As she got up the next morning Lily began to shrink inexpressibly from the thought of going to poor Mr. Ponting’s funeral. She longed to summon up courage and tell Aunt Cosy that she really felt too ill. As so often happens after a shock, she felt far worse to-day than she had done even immediately after her fearful discovery.

She went downstairs with laggard steps, to be met in the corridor below by the Countess.

“There is a quarter of an hour before you and Uncle Angelo must start,” she exclaimed, “and I have told Cristina to boil you an egg. Coffee is not sufficiently substantial.”

She shepherded the unresisting girl into the kitchen. Cristina’s eyes were swollen; she looked as if she had been crying all night.

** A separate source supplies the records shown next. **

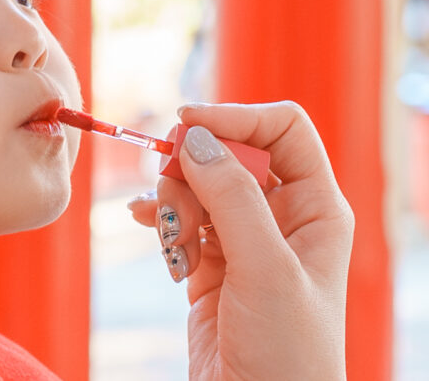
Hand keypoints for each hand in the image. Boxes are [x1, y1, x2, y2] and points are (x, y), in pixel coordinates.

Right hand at [126, 102, 353, 380]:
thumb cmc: (286, 351)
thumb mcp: (264, 267)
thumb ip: (231, 197)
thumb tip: (193, 137)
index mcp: (316, 207)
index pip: (281, 129)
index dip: (235, 116)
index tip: (185, 121)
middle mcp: (281, 215)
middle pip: (228, 152)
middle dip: (192, 167)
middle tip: (171, 195)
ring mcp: (243, 238)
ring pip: (197, 183)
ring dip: (174, 201)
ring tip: (175, 243)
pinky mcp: (209, 261)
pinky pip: (178, 217)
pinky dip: (160, 219)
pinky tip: (152, 231)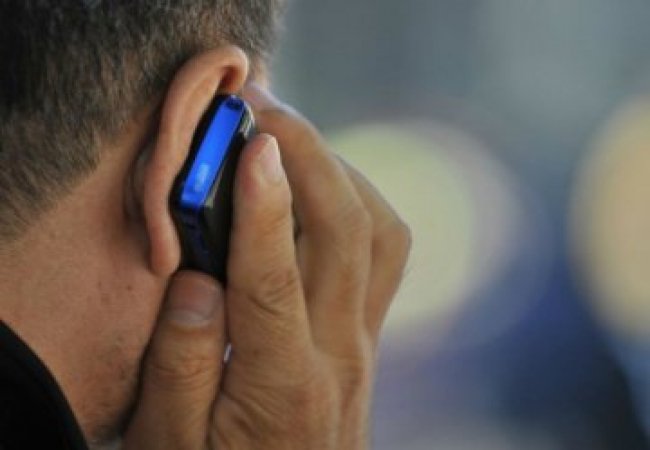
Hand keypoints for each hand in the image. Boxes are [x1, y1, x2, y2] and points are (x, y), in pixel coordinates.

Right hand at [122, 85, 410, 448]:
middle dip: (311, 158)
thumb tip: (199, 280)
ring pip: (382, 235)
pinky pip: (384, 253)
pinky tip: (318, 192)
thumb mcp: (171, 442)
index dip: (265, 206)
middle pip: (348, 236)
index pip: (275, 281)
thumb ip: (180, 364)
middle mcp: (338, 355)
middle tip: (264, 111)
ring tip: (290, 142)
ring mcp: (363, 342)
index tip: (253, 143)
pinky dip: (357, 204)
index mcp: (281, 386)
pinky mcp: (368, 335)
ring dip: (341, 173)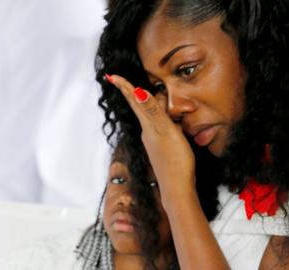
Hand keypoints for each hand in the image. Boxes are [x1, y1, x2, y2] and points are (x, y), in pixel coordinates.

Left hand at [107, 74, 195, 202]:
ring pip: (153, 117)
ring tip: (154, 95)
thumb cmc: (175, 160)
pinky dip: (166, 118)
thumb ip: (153, 112)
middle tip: (125, 81)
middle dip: (137, 92)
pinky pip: (162, 127)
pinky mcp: (163, 149)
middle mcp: (148, 132)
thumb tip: (137, 92)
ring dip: (154, 105)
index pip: (134, 101)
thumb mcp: (166, 131)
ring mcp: (155, 142)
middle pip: (143, 106)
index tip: (111, 76)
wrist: (178, 188)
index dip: (124, 86)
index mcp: (148, 125)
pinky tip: (173, 120)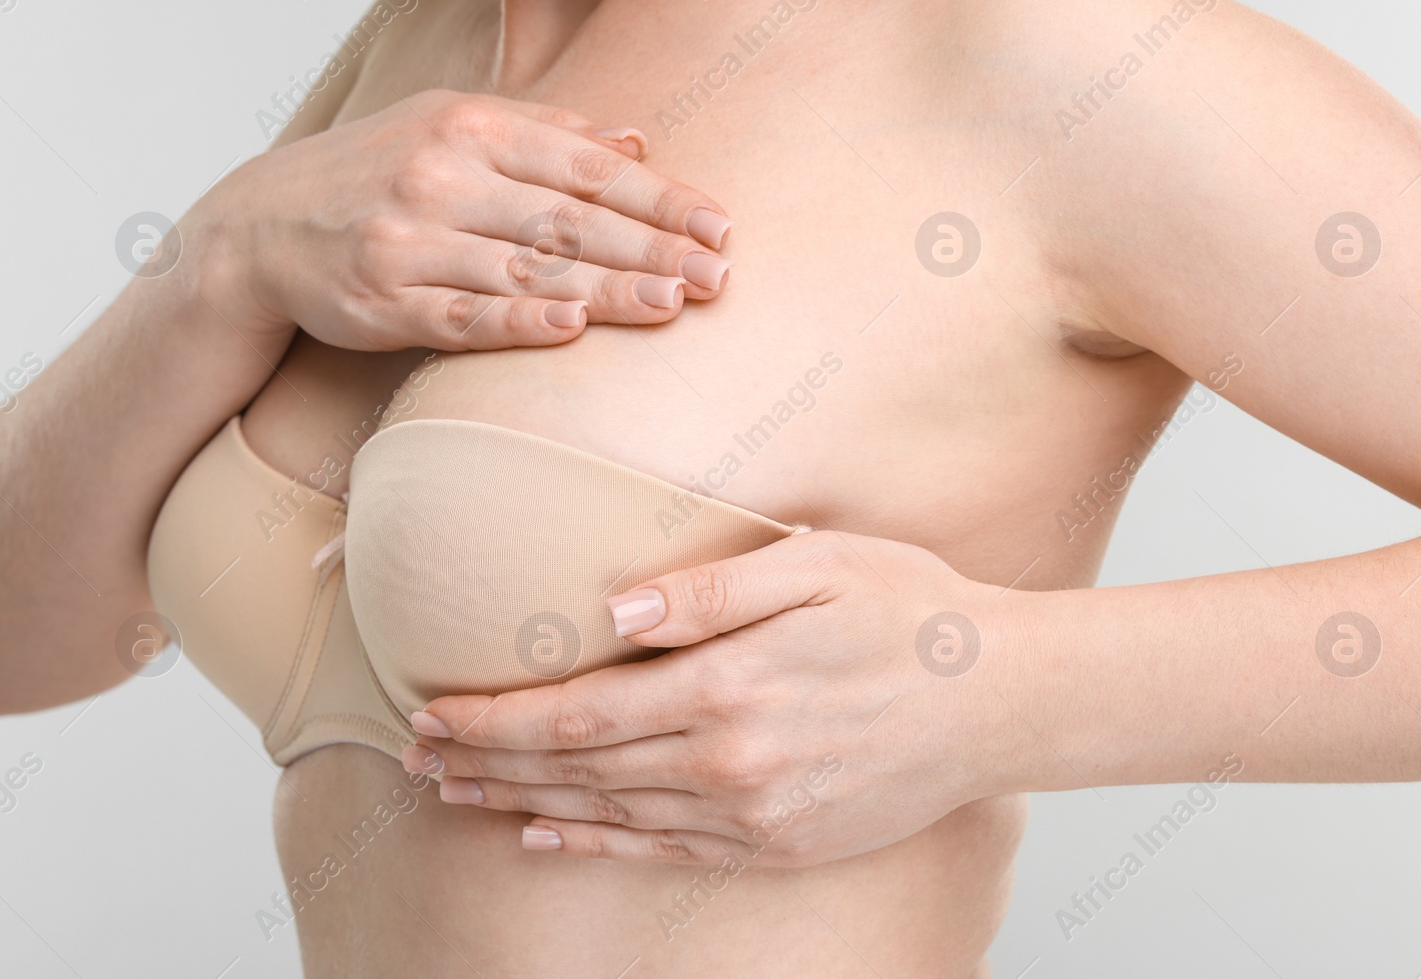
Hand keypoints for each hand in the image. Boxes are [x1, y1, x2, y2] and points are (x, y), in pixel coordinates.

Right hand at [186, 89, 733, 350]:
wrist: (256, 227)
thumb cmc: (374, 173)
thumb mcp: (452, 124)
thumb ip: (547, 132)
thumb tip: (637, 140)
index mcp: (471, 127)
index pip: (587, 165)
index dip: (659, 197)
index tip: (718, 226)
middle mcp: (441, 177)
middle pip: (568, 217)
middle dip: (651, 248)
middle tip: (716, 276)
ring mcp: (410, 241)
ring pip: (526, 268)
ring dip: (605, 289)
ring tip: (672, 305)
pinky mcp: (382, 302)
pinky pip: (463, 317)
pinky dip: (518, 322)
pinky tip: (572, 329)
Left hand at [404, 531, 1022, 867]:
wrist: (1003, 699)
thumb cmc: (911, 613)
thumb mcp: (815, 567)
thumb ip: (705, 591)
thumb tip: (609, 614)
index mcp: (727, 687)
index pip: (577, 712)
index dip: (495, 717)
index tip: (432, 709)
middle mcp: (728, 764)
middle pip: (576, 770)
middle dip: (487, 762)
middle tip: (416, 756)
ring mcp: (754, 815)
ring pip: (607, 816)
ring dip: (522, 805)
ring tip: (456, 794)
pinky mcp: (779, 843)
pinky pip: (663, 852)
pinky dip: (596, 844)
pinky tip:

“Now sit down,” commanded the Countess, “and eat what you call in England a good breakfast. It is right to show sorrow when something sad has happened, but do not look as if you yourself were dying! I do not want people to think that you, Lily, were in love with Mr. Ponting.”

Lily felt a shock of disgust. What a vulgar, heartless thing to say! She grew very red, and Aunt Cosy laughed harshly.

And yet the Countess Polda was feeling far better disposed to the girl than was usual with her. As she watched Lily daintily eating her egg, she was telling herself that her guest was certainly a very pretty girl. The type, too, that Beppo admired—that fair, rather delicate, English type dowered with an exquisitely clear complexion and what the French call blond cendré hair.

The pleasant thought that her beloved son would certainly approve of Lily cheered up the Countess mightily, and when Lily stood up she patted the girl’s hand. “You look very nice,” she said. “That black coat and skirt and the little toque compose just the right costume to wear on such a sad occasion as this.”

The Count’s voice was heard in the passage. “Cosy! Cosy!” he called out impatiently.